Je me suis retrouvée avec l'impression de vivre sous le toit d'un maître qui ne me laissait d'autre façon de cohabiter que celle qui consistait à devancer le moindre de ses désirs et, en tout état de cause, à ne jamais risquer de le contrarier.

Je crois pourtant qu'il ne me faisait pas peur; pas encore. Car cela aussi a changé.

Mais je n'ai jamais supporté les conflits, les hurlements, les menaces, tout ce qui me rappelait ce que j'avais vécu en tant qu'épouse. Alors, je pliais, je cédais, je consentais à ce qu'il exigeait, perdue dans un sentiment mêlé de honte et de satisfaction d'avoir su éviter les heurts.

Le prix à payer pour ce semblant d'harmonie ne me coûtait pas davantage que le profond regret de constater le déséquilibre que j'avais laissé s'instaurer entre lui et moi.

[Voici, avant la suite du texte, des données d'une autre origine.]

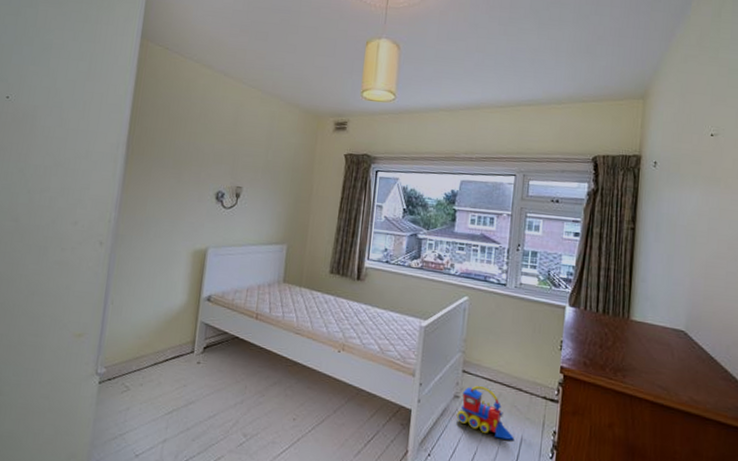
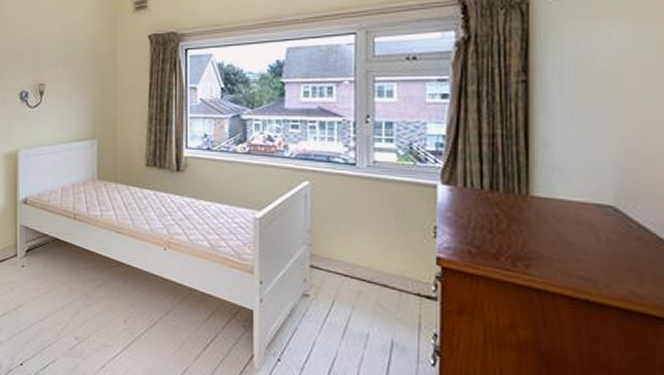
toy train: present [457,385,515,440] -> none [308,281,383,344]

Je n'aurais jamais pensé que cela pourrait prendre la dimension monstrueuse dont j'ai bien dû finir par admettre la réalité.

Aujourd'hui, je vis chez mon fils. Je me sens bien moins sa mère qu'une femme présente à ses côtés pour veiller à la satisfaction du moindre de ses désirs. Je ne sais plus comment réagir. Je n'ai pas réagi lorsqu'il m'a frappée. Je suis restée hébétée, muette, incapable même de toute attitude en réponse à son geste, ni révolte, ni fuite. Je n'ai pas bougé. Je l'ai regardé partir, furieux, puis j'ai enfin pu m'effondrer.

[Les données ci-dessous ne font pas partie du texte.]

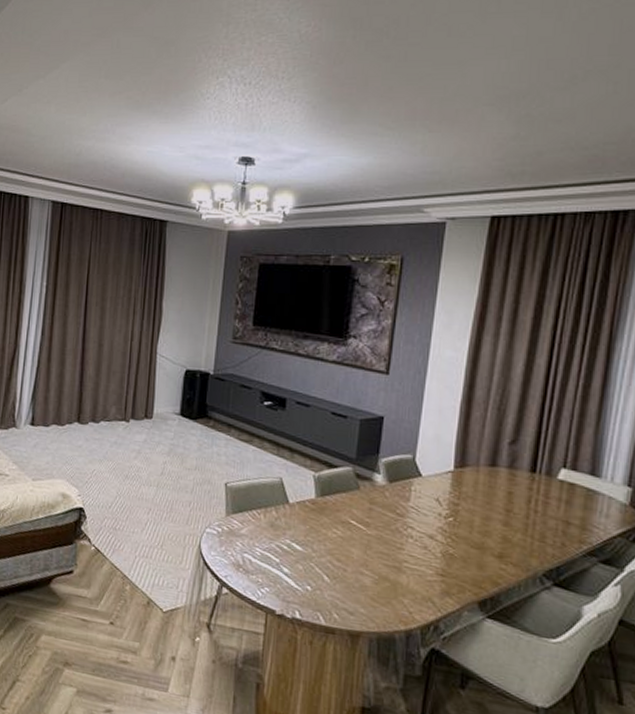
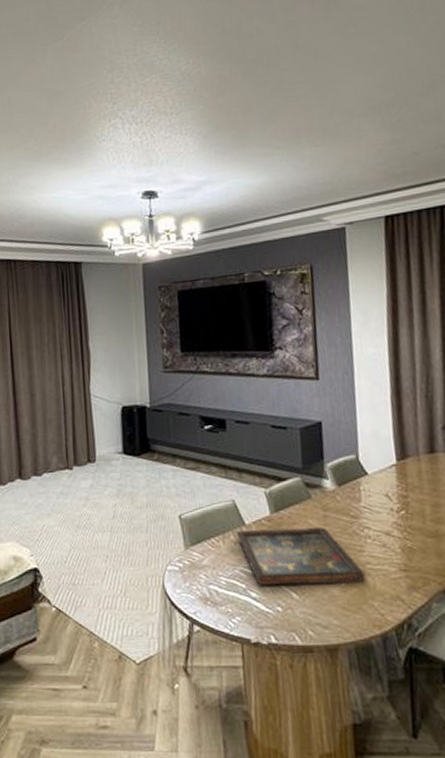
decorative tray: none [279,507,401,579] -> present [237,527,366,585]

J'ai attendu toute la soirée un appel, un SMS de pardon de sa part. En vain. Il est rentré tard; je ne dormais pas mais il n'a de toutes façons pas fait le détour par ma chambre que j'avais eu la faiblesse d'attendre – naïvement sans doute.

J'appréhende mon retour; ou plutôt, son réveil.
J'ai peur de mon propre fils !
- Houhou, Nath, tu es avec nous ?

Aline me tire de mes pensées avec un accent joyeux qui me blesse. Je ne sais plus ce que c'est que la joie, la légèreté; j'ai trop de mal à gérer la situation seule. Il faut que j'en parle. Ce maquillage sur mes blessures, je ne pourrai plus l'entretenir longtemps. Ce doit être le moment.

J'ouvre alors les vannes. Mes amies, effondrées, me découvrent sous un jour qu'elles ne soupçonnaient pas. Les mots sortent en flot; je déverse ma colère, mon incompréhension, mon impuissance. Je leur raconte tout, le comportement de Martin, mon renoncement face à ses exigences, mon effacement, l'anéantissement de ma vie propre, et le mépris, ce mépris insidieux, gluant, paralysant, que je ressens pour moi-même lorsque je me risque à me regarder dans un miroir.

...

Voilà, j'ai parlé. J'ai avoué, une faute qui n'est pas la mienne mais qui, si je n'agis pas, me condamne à un enchaînement à vie. Et cet aveu me soulage.

Aline et Sandra n'ont pas fui; elles m'ont écoutée. A leur tour, elles ont parlé. Peut-être n'est-il pas trop tard.
Je suis en retard; j'ai passé deux heures au café. Mais, avec un peu de chance, Martin ne sera pas encore levé.
Et quand bien même il le serait, je viens de le promettre : je ne dois pas m'excuser.

Sandra me l'a dit, et j'ai envie de la croire : je vais y arriver. Parce qu'il est mon fils et que je l'aime – et qu'il m'aime aussi.
Je vais réussir à lui dire NON.

Dimanche .

Ce sont les coups frappés à la porte qui m'ont réveillée.
Et ces coups-là ont porté en eux mille fois plus de violence que la gifle que j'avais reçue et dont je ne pensais pas pouvoir me remettre pourtant.

Martin a été retrouvé mort au petit matin, dans l'escalier d'un immeuble de banlieue. Overdose. Le flic a cru utile de me préciser que le SAMU était arrivé à peine une heure trop tard pour pouvoir le sauver.

Il a voulu que je vienne le chercher, un peu après minuit, chez un ami que je ne connaissais pas.

Je lui ai dit non.

Pour la première et la dernière fois.